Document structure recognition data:
****************

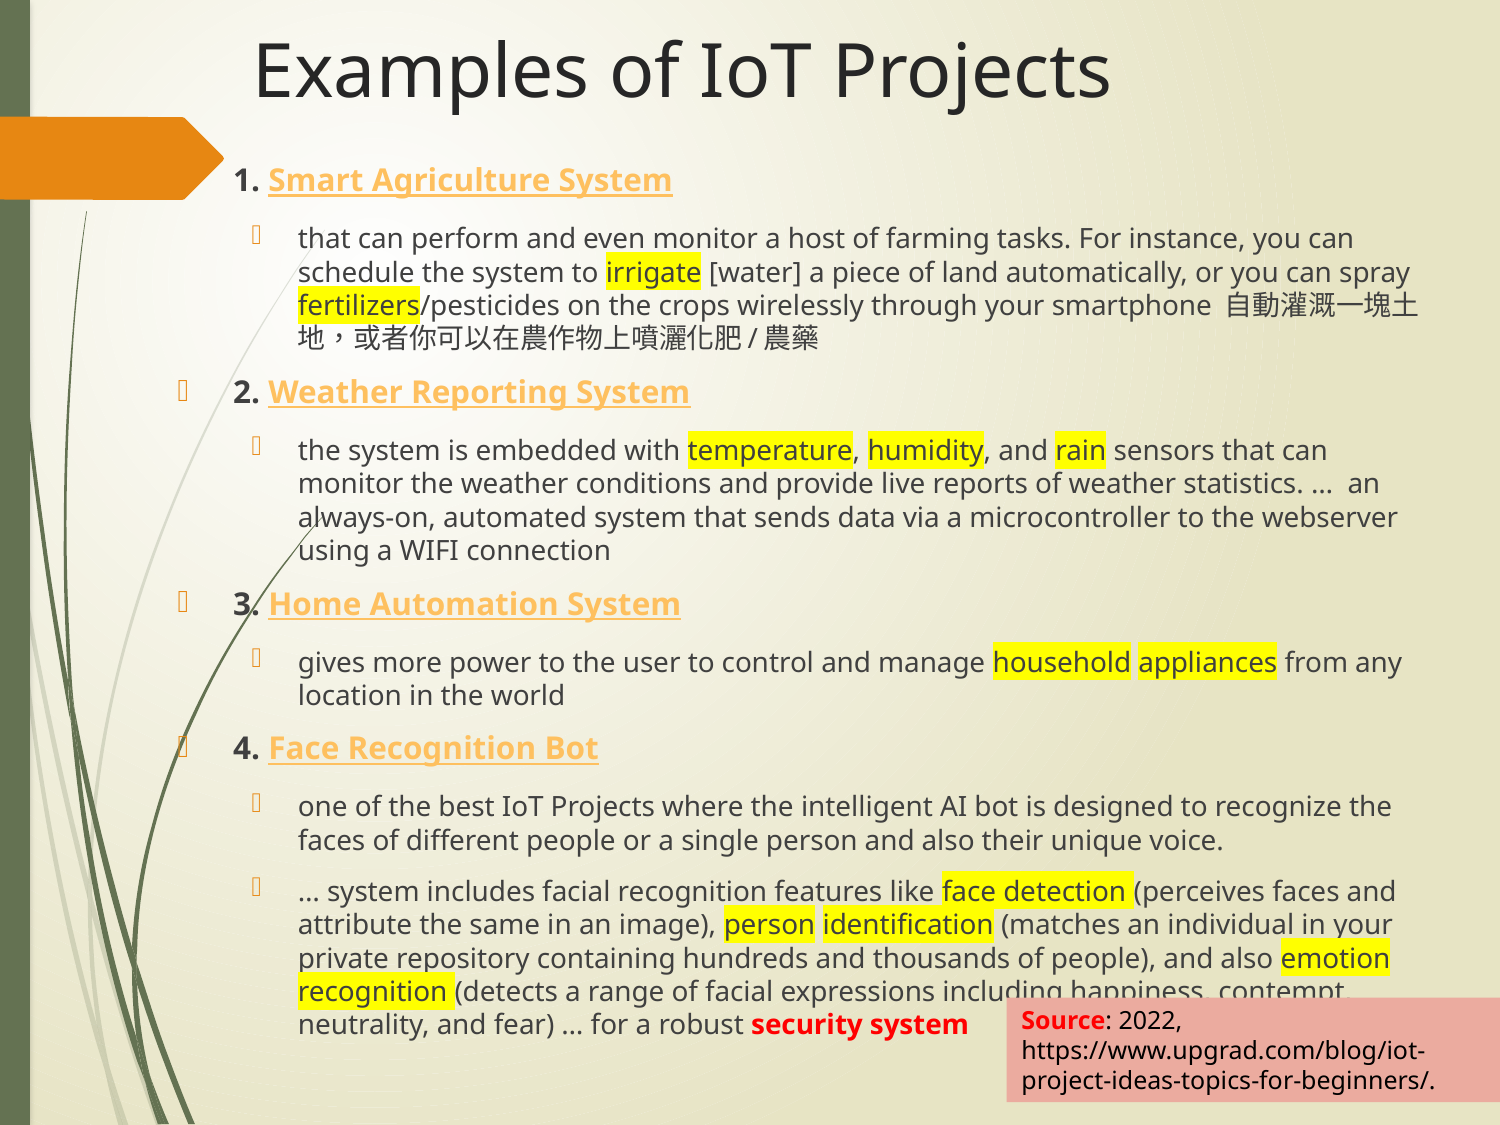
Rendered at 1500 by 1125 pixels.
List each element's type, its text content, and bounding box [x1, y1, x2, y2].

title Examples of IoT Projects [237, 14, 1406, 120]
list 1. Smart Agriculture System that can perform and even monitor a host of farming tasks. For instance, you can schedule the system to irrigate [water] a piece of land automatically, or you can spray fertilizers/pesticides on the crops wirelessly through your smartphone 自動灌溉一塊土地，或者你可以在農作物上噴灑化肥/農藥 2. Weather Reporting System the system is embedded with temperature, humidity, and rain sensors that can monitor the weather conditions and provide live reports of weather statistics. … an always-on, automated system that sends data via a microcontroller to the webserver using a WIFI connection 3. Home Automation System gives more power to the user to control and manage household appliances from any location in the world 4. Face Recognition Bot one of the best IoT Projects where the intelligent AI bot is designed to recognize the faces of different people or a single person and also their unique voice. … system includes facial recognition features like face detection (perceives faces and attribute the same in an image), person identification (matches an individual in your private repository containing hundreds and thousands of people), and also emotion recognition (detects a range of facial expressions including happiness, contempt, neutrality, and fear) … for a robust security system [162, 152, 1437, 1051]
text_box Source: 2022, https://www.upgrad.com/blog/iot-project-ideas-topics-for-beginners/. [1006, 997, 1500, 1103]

****************

ASSIGNED TASK: Line by line, write out the entries exactly, and leave the pictures out.

SOLUTION TO THE PROBLEM:
Rendered at 1500 by 1125 pixels.
List each element's type, its text content, and bounding box [x1, y1, x2, y2].

title Examples of IoT Projects [237, 14, 1406, 120]
list 1. Smart Agriculture System that can perform and even monitor a host of farming tasks. For instance, you can schedule the system to irrigate [water] a piece of land automatically, or you can spray fertilizers/pesticides on the crops wirelessly through your smartphone 自動灌溉一塊土地，或者你可以在農作物上噴灑化肥/農藥 2. Weather Reporting System the system is embedded with temperature, humidity, and rain sensors that can monitor the weather conditions and provide live reports of weather statistics. … an always-on, automated system that sends data via a microcontroller to the webserver using a WIFI connection 3. Home Automation System gives more power to the user to control and manage household appliances from any location in the world 4. Face Recognition Bot one of the best IoT Projects where the intelligent AI bot is designed to recognize the faces of different people or a single person and also their unique voice. … system includes facial recognition features like face detection (perceives faces and attribute the same in an image), person identification (matches an individual in your private repository containing hundreds and thousands of people), and also emotion recognition (detects a range of facial expressions including happiness, contempt, neutrality, and fear) … for a robust security system [162, 152, 1437, 1051]
text_box Source: 2022, https://www.upgrad.com/blog/iot-project-ideas-topics-for-beginners/. [1006, 997, 1500, 1103]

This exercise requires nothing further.